-- Data excerpts follows --

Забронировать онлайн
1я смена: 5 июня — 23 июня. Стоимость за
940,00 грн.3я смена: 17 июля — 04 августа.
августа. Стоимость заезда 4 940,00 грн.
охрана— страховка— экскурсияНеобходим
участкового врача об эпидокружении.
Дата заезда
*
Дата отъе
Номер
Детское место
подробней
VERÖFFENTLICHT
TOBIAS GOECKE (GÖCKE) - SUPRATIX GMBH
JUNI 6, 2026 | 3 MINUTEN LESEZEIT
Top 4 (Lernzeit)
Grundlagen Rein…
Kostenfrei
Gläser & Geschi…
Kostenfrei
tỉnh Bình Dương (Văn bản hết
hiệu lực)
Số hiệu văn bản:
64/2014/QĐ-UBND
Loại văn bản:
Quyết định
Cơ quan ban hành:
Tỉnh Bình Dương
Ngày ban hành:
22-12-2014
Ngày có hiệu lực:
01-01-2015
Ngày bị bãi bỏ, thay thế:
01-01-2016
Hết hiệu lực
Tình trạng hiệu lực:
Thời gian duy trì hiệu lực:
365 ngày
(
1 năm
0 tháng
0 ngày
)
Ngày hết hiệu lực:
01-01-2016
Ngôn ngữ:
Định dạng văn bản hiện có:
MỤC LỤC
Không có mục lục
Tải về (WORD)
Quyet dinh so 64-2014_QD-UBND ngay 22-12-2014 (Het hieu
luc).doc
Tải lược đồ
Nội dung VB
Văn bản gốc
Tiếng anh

-- Data excerpts concluded --

» **What is expected**
Duplicate every line above with no changes.

» **Solution for this exercise**
Забронировать онлайн
1я смена: 5 июня — 23 июня. Стоимость за
940,00 грн.3я смена: 17 июля — 04 августа.
августа. Стоимость заезда 4 940,00 грн.
охрана— страховка— экскурсияНеобходим
участкового врача об эпидокружении.
Дата заезда
*
Дата отъе
Номер
Детское место
подробней
VERÖFFENTLICHT
TOBIAS GOECKE (GÖCKE) - SUPRATIX GMBH
JUNI 6, 2026 | 3 MINUTEN LESEZEIT
Top 4 (Lernzeit)
Grundlagen Rein…
Kostenfrei
Gläser & Geschi…
Kostenfrei
tỉnh Bình Dương (Văn bản hết
hiệu lực)
Số hiệu văn bản:
64/2014/QĐ-UBND
Loại văn bản:
Quyết định
Cơ quan ban hành:
Tỉnh Bình Dương
Ngày ban hành:
22-12-2014
Ngày có hiệu lực:
01-01-2015
Ngày bị bãi bỏ, thay thế:
01-01-2016
Hết hiệu lực
Tình trạng hiệu lực:
Thời gian duy trì hiệu lực:
365 ngày
(
1 năm
0 tháng
0 ngày
)
Ngày hết hiệu lực:
01-01-2016
Ngôn ngữ:
Định dạng văn bản hiện có:
MỤC LỤC
Không có mục lục
Tải về (WORD)
Quyet dinh so 64-2014_QD-UBND ngay 22-12-2014 (Het hieu
luc).doc
Tải lược đồ
Nội dung VB
Văn bản gốc
Tiếng anh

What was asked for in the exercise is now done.